Acetyl-CoA, an essential metabolite at the junction of various anabolic and catabolic pathways, is generated both from the breakdown of carbohydrates, lipids, and amino acids, and from the activation of acetate. AMP-forming acetyl-CoA synthetase, a key enzyme for acetate activation into acetyl-CoA in all domains of life, is a member of the adenylate-forming enzyme superfamily. Although members in the superfamily have different biological functions, they all share the property of forming an acyl-adenylate intermediate. Here I describe my research on characterization of a medium-chain acyl-CoA synthetase from Methanosarcina acetivorans (MacsMa) and identification of key residues in acyl substrate and CoA binding and catalysis. Additionally, this dissertation reports the characterization of Acs4 from Methanosaeta concilii (Acs4Msc) and further investigation of the role of a highly conserved Trp residue in Acs.

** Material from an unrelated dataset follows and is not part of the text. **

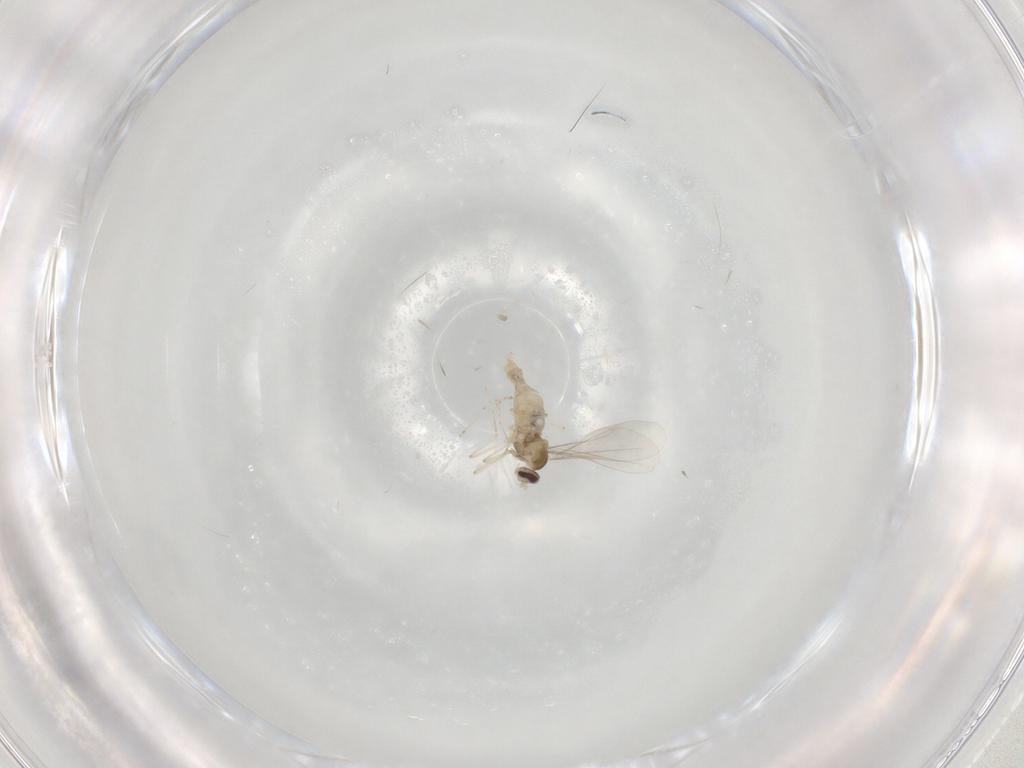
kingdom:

MacsMa was biochemically characterized to catalyze the acyl-CoA synthesis with preference for 2-methylbutyrate. However, when propionate was used as the acyl substrate, propionyl-CoA was not produced. Propionyl-AMP and PPi were released in the absence of CoA, whereas in the presence of CoA, the propionyl-AMP intermediate was converted to AMP and propionate and released along with PPi. These findings suggested that although acyl-CoA synthetases may have the ability to utilize a broad range of substrate for the acyl-adenylate forming first step of the reaction, the intermediate may not be suitable for the thioester-forming second step, in which case the enzyme has devised a mechanism for the release of the propionyl-adenylate intermediate.

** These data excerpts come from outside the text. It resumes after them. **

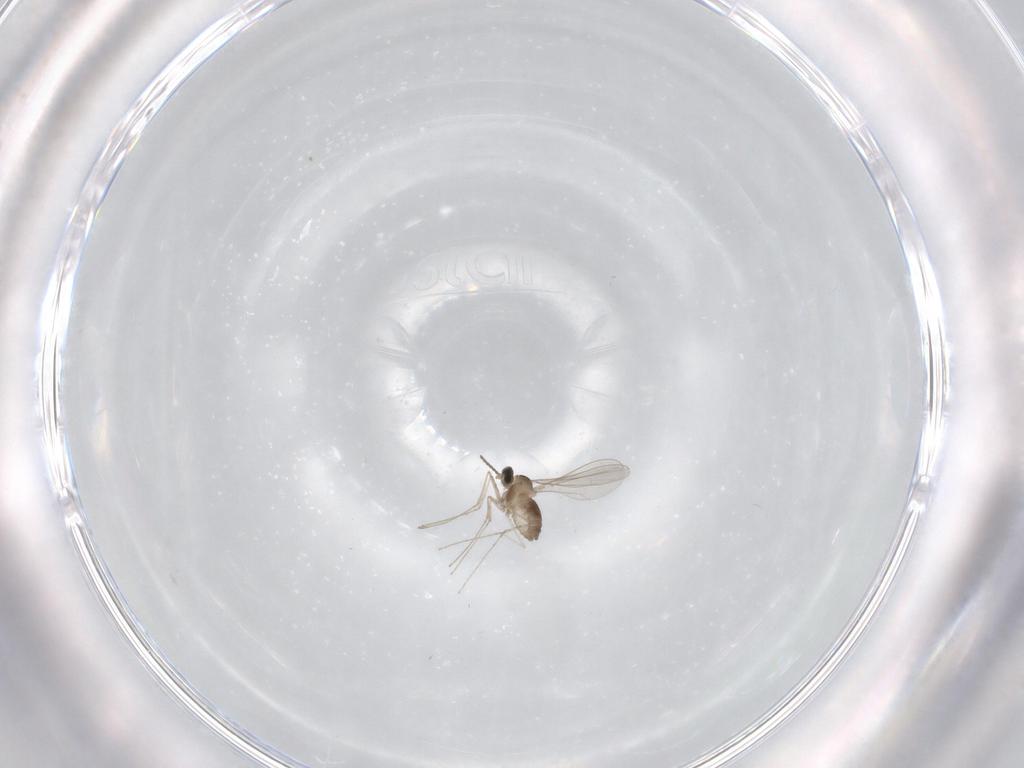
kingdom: Animalia
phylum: Arthropoda
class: Insecta
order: Diptera
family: Cecidomyiidae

In order to investigate the molecular basis of enzymatic mechanism of MacsMa, several key amino acid residues were identified through inspecting the enzyme structure and sequence alignment. Kinetic characterization of these residues suggested that MacsMa has highly conserved acyl and CoA binding pockets. Six residues, Lys256, Cys298, Gly351, Trp259, Trp237, and Trp254 were identified to be essential in acyl substrate binding and catalysis and also Lys256 had an important role in structure stability; Seven residues, Lys519, Lys461, Gly459, Tyr460, Arg490, Tyr525, and Tyr527 were found to be important in CoA binding and catalysis without significantly affecting the first half adenylate-forming reaction. Another interesting finding was that 3'-phosphate of CoA was proved to be critical in catalysis of thioester-forming step of the reaction in MacsMa. However, Acs is able to utilize 3'-dephospho CoA well though not as efficient as with CoA. Characterization of CoA binding and catalysis also suggested that MacsMa had a similar CoA binding pocket to CBAL.

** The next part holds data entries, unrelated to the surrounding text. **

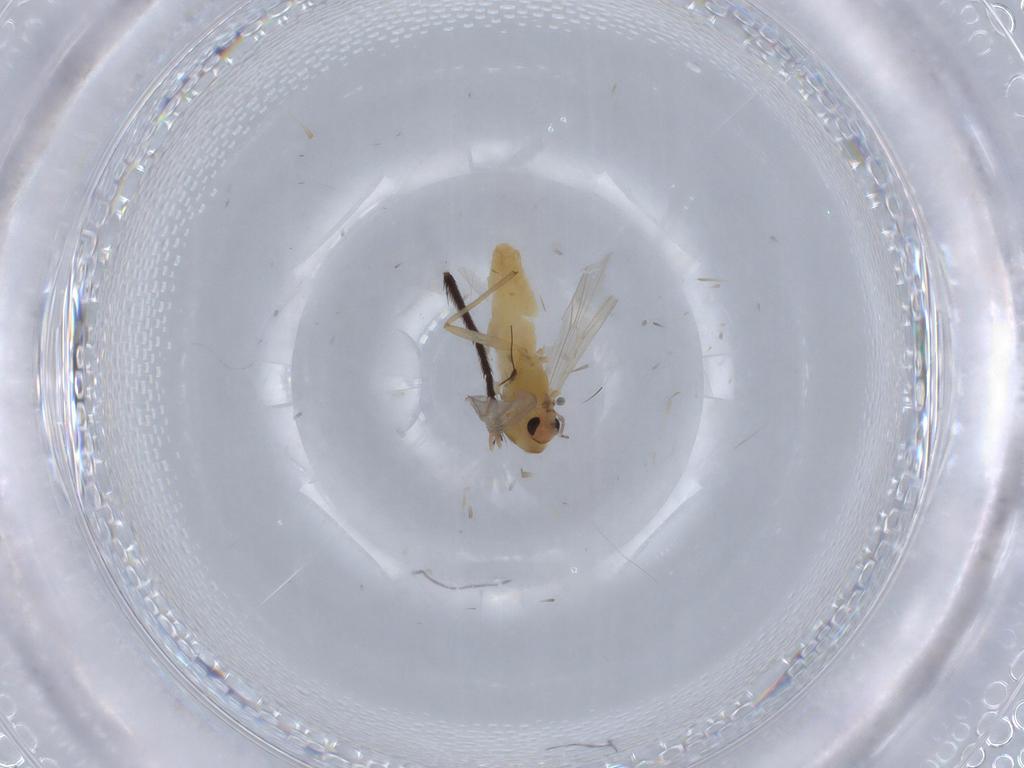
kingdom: Animalia
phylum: Arthropoda
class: Insecta
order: Diptera
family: Chironomidae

Investigation of the MacsMa and active site(s) help gain a better understanding of biochemistry and two-step reaction mechanism in Acs and the evolution of the active site and substrate binding pocket in short- and medium-chain acyl-CoA synthetase (Sacs/Macs) family.
In order to investigate the biochemistry and kinetics of the Methanosaeta Acs's, Acs4Msc was biochemically characterized to show little to no acyl-adenylate synthetase/acyl-CoA synthetase activity. The Trp416 in Methanothermobacter thermautotrophicus Acs1 (Acs1Mt) has been shown to be highly conserved in other Acs's and very important in determining acyl substrate utilization but replaced by Phe in Acs4Msc. To further investigate the role of this highly conserved Trp active site in Acs, the Phe528Trp Acs4Msc variant was characterized to still display little to no acyl-adenylate/acyl-CoA synthetase activity as observed with wild-type enzyme. Furthermore, the Acs1Mt Trp416Phe variant showed similar kinetic parameters for either acetate or propionate for acyl-CoA synthetase; however, this variant released propionyl-adenylate as a free product, suggesting that Acs1Mt have different interactions with acetate and propionate and the benzoyl ring in Phe may reduce the ability of the enzyme to retain the propionyl-adenylate for the second-half thioester-forming step.
The appendix section includes a recently published paper focusing on the structure of MacsMa. I contributed to the enzymatic activity characterization of MacsMa and am an author on this paper.